I would be appreciate some help with the following problem, which has been suggested (but not assigned), by my professor:
Consider the mapping $f : \mathbb R^3 \rightarrow \mathbb R$ defined by $f(x,y,z)=1−(x^2 +y^2 +z^2).$
Show that the set $S = \{(x,y,z) \in \mathbb R^3 : f(x,y,z) = 0\}$ is a surface. Find, for each point $s \in S$, an open set $U \subseteq \mathbb R^2$ and a one-one mapping $g : U \rightarrow S$ onto an open set in $S$ containing $s$.
I have a theorem which states:
Suppose $U \subseteq \mathbb R^k$ is an open set, $f : U \rightarrow \mathbb R^m$ is continuously differentiable, and $S = \{z \in U : f(z) = 0\}$ is non-empty. If $D_f(z)$ is onto for each $z \in S$, then $S$ is a $k−m$ dimensional surface.

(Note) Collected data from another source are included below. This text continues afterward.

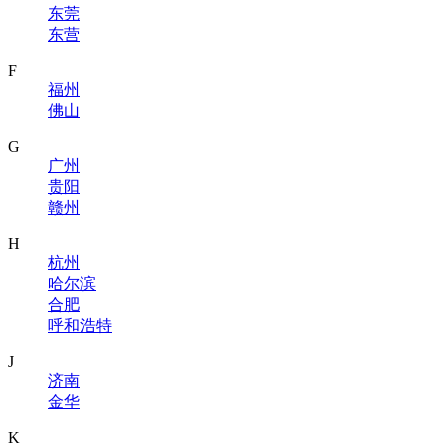
东莞
东营
F
福州
佛山
G
广州
贵阳
赣州
H
杭州
哈尔滨
合肥
呼和浩特
J
济南
金华
K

Thanks for any help in advance.
Taking a bite from DoCarmo's book is the following theorem which is essentially the same as the one which you have written
Theorem: Let $U \subset \mathbb{R}^3$ and $f:U \to \mathbb{R}$ be differentiable with $a$ as a regular value. Then $f^{-1}(a)$ is a regular surface in $\mathbb{R}^3$.
Clearly $0$ is a regular value of your function here since all the partial derivatives $\frac{\partial f}{\partial x}, \frac{\partial f}{\partial y}, \frac{\partial f}{\partial z}$ do not vanish simultaneously. Hence, the result.